[Given passage]
━━━━━━━━━━━━━━━━
Notes to Financial Statements
June 30, 1997
Note 1: Summary of Significant Accounting Policies
Operations
AMERECO, Inc. (the "Company") was organized as a Utah corporation on October
16, 1974, under the name of Norcal Chemical Corporation. The Company's name
was changed to AMERECO, Inc. in June 1995. In 1986 the Company acquired
through the United States Bankruptcy Court a lightweight aggregate facility
located in Clay County, Georgia and acquired a sand and gravel property in
Columbus, Georgia. In 1988 the Company's current management was elected. In
April 1992 the Company sold the non-operating sand and gravel property
utilizing the proceeds from the sale to retire indebtedness owed to
creditors of the Company and creditors in the Chapter 11 proceeding. In
March 1993 the Company formed and became the General Partner of Omnivest
Resources, L.P. (the "Partnership") for the purpose of raising capital or
financing necessary to refurbish and place into production the lightweight
aggregate facility in Clay County, Georgia. The Company transferred to the
Partnership all of the Company's title and interest in the lightweight
aggregate facility, subject to $311,250 of Company indebtedness, in exchange
for a 99.9% general partnership interest. The Company concurrently executed
a Credit Agreement with C.I.S. Resources Limited Liability Company ("CIS")
━━━━━━━━━━━━━━━━
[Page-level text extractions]

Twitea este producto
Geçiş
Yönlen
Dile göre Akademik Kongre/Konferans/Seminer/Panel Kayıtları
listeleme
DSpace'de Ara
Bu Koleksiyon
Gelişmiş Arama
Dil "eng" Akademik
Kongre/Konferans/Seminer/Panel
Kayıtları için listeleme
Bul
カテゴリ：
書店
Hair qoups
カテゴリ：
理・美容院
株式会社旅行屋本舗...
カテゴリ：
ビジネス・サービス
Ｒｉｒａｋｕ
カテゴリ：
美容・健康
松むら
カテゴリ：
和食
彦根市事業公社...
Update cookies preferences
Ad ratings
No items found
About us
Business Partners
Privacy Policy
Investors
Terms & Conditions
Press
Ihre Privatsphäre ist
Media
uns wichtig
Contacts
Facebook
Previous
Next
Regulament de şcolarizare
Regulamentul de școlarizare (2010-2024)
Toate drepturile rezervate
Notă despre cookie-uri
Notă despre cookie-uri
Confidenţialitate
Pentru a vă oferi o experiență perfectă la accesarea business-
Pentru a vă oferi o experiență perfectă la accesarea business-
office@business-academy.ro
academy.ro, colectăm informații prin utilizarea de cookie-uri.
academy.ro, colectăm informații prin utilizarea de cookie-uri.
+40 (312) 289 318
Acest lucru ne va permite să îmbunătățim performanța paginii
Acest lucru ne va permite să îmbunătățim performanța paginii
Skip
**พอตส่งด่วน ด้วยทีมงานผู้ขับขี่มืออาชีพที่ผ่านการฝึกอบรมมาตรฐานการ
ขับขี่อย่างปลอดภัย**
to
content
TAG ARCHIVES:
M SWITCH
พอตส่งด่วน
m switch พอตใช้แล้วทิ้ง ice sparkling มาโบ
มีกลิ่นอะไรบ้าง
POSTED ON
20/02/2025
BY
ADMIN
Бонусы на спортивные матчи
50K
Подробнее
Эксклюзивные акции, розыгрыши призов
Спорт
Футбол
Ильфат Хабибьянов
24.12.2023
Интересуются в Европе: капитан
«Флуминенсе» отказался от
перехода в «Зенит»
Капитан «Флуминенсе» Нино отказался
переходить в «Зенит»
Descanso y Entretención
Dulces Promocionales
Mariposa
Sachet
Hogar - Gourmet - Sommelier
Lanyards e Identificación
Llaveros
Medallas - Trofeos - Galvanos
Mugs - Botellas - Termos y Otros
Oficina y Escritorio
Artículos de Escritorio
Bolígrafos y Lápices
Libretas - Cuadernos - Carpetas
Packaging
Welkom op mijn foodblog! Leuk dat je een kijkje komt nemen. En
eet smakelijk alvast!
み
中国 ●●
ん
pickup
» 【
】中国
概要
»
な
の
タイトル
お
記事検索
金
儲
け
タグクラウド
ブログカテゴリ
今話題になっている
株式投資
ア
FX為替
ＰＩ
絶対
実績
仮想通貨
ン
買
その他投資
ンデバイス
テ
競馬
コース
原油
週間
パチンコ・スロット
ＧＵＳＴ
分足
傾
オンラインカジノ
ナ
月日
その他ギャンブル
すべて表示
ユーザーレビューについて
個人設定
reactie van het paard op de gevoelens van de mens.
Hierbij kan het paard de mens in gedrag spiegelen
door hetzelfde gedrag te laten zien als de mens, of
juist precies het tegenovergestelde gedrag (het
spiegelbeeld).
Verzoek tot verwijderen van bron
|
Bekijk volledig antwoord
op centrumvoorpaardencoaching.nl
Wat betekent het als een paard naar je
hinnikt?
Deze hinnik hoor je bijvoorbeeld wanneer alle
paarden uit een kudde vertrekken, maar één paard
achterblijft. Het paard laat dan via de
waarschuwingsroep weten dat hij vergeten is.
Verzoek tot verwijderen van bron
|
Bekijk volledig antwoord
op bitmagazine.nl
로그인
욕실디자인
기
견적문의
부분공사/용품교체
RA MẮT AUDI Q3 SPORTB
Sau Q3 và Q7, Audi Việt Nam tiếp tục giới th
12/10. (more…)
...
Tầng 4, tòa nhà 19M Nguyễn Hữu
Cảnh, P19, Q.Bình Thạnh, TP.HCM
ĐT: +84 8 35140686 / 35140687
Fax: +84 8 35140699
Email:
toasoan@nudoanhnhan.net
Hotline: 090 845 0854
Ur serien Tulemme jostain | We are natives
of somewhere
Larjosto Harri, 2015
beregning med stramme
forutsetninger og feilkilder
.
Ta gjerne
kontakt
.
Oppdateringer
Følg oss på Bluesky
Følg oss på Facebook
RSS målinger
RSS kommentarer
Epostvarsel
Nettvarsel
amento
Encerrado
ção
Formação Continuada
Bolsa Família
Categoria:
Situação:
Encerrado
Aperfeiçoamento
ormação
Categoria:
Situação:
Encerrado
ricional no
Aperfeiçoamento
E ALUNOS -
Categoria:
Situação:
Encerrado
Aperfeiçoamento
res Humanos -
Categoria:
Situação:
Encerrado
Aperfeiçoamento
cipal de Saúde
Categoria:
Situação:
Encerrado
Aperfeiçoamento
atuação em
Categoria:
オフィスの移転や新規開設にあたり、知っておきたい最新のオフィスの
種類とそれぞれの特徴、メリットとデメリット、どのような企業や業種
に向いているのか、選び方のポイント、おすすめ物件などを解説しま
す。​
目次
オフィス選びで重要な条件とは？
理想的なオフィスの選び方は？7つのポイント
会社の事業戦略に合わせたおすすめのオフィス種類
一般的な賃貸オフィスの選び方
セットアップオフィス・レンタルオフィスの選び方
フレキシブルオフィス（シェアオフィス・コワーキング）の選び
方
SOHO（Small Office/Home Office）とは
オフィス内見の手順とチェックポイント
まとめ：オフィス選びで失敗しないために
━━━━━━━━━━━━━━━━
[Activity list]
- a) According to the financial statement notes, under what name was the Company originally organized?
- b) List every year mentioned in the "Operations" paragraph of the financial statement notes, in the order they appear.
- c) Translate this sentence from the financial statement notes into Spanish: "In 1988 the Company's current management was elected."

[Solutions for each task]
- a) Norcal Chemical Corporation

- b) 1974, 1995, 1986, 1988, 1992, 1993

- c) En 1988 se eligió a la actual dirección de la Compañía.